Government fear Ireland will become 'bankruptcy destination'
PROPOSALS to slash the maximum bankruptcy term by a further two years appear dead in the water as fears grow within Government circles that such a move would attract "bankruptcy tourists" to Ireland.
Although the bankruptcy term is just one year in both Northern Ireland and the UK, opposition to the move within the Department of Finance has hardened significantly in recent days.
Sources say expert advice has pointed to the prospect of Ireland effectively becoming a haven for bankruptcy tourists from Europe who seek to travel here to avail of the personal insolvency rules.
A number of high profile Irish business people, including former Fine Gael minister Ivan Yates, made headlines following their decision to move to the UK to avail of the one-year term.
"We cannot have a situation whereby we become a destination for bankruptcy tourists," said a Government source.
Coupled with these fears is the feeling that the current three-year system has not been in place long enough to allow a proper judgement to be formed over its operation.
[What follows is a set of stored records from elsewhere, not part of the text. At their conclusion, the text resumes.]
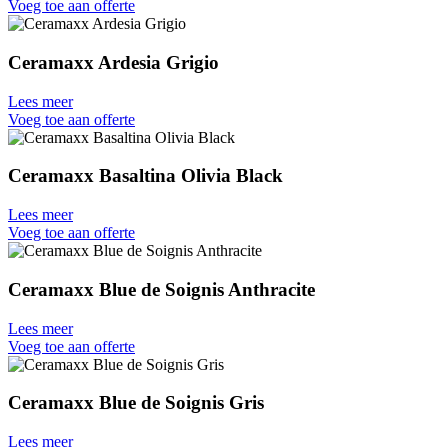
Voeg toe aan offerte
Ceramaxx Ardesia Grigio
Lees meer
Voeg toe aan offerte
Ceramaxx Basaltina Olivia Black
Lees meer
Voeg toe aan offerte
Ceramaxx Blue de Soignis Anthracite
Lees meer
Voeg toe aan offerte
Ceramaxx Blue de Soignis Gris
Lees meer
Several Labour ministers are now of the view that the plan from within their own party is unlikely to form part of the overall mortgage measures, due to be unveiled shortly.
Speaking to the Irish Independent, Public Expenditure Minister Brendan Howlin said he was in favour of reducing the term but was also open to other ideas.
"I support this because it is a mechanism that will on the face of it put pressure on financial institutions but there might be other solutions and other solutions are being looked at so lets see what set of measures together will achieve the objective. I am not prescriptive of the how, I am much more passionate about it happening," Mr Howlin said.
The news will come as a blow to Labour TD Willie Penrose and his backbench colleagues who previously described the cut in bankruptcy as a "red line" issue.